== Exercise ==
The following data has a line with "Angular 5, which" and a line with "root NgModule, and". Write out exactly those lines and all the lines between them.

== Data section ==
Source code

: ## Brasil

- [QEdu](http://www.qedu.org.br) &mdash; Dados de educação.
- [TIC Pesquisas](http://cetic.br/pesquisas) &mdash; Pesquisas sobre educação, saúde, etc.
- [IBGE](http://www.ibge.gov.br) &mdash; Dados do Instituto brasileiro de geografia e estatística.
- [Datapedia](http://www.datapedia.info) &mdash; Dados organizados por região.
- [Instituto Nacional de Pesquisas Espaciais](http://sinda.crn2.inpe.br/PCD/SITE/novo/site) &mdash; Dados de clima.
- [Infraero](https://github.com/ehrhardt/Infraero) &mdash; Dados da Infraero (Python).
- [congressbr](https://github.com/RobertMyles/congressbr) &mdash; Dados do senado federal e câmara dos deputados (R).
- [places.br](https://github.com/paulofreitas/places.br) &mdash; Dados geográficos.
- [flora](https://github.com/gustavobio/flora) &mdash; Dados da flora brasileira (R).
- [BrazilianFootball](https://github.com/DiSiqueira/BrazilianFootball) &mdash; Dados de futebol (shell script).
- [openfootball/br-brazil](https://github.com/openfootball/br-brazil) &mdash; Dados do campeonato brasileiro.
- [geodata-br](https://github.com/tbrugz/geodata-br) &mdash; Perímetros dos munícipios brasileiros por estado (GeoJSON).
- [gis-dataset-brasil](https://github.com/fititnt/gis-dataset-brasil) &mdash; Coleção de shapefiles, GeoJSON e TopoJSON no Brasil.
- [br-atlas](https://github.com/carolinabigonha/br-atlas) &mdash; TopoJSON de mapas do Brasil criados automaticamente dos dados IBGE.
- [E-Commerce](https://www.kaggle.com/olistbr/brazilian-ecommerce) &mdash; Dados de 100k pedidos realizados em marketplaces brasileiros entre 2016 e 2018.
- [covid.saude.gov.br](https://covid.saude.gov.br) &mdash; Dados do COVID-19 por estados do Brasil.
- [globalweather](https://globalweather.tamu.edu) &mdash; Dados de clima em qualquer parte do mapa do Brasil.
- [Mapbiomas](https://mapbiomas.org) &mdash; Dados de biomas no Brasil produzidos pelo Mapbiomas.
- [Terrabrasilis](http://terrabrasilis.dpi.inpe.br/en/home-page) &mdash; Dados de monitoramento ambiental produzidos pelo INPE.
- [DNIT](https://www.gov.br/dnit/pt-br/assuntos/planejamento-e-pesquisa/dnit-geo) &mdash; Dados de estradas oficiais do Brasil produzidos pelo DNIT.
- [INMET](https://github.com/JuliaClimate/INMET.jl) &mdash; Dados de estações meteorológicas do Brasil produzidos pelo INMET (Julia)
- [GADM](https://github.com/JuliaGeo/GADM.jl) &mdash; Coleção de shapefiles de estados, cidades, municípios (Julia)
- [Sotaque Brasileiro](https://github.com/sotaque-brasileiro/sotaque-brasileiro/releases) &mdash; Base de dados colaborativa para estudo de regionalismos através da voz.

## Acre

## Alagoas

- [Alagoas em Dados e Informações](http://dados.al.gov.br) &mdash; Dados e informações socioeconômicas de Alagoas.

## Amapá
==
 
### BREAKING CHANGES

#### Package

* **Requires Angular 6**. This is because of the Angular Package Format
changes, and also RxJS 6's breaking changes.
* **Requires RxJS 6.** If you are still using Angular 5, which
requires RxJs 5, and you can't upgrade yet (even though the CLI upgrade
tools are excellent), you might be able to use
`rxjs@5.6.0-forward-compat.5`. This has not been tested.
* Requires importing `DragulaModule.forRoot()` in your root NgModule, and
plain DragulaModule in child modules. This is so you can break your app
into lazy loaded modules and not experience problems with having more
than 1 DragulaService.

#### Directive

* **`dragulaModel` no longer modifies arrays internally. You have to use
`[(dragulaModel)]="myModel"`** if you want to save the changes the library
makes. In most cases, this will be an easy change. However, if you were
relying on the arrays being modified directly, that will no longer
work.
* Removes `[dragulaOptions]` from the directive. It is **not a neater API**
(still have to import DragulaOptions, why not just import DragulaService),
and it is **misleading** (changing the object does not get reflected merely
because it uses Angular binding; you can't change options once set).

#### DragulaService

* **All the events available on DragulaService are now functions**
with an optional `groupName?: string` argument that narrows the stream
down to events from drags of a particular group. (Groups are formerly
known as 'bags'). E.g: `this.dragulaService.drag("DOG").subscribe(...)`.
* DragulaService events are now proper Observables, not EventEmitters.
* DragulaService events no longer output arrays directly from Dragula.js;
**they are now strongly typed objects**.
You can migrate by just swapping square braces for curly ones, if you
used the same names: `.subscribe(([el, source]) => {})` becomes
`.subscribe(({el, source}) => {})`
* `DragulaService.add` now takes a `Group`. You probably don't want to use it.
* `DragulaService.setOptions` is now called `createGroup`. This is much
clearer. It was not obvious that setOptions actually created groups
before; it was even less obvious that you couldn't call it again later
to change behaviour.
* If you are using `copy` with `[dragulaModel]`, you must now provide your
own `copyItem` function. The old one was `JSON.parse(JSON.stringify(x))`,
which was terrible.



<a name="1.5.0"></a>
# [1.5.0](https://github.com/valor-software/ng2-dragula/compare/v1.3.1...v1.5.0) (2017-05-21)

== Response below ==
* **Requires RxJS 6.** If you are still using Angular 5, which
requires RxJs 5, and you can't upgrade yet (even though the CLI upgrade
tools are excellent), you might be able to use
`rxjs@5.6.0-forward-compat.5`. This has not been tested.
* Requires importing `DragulaModule.forRoot()` in your root NgModule, and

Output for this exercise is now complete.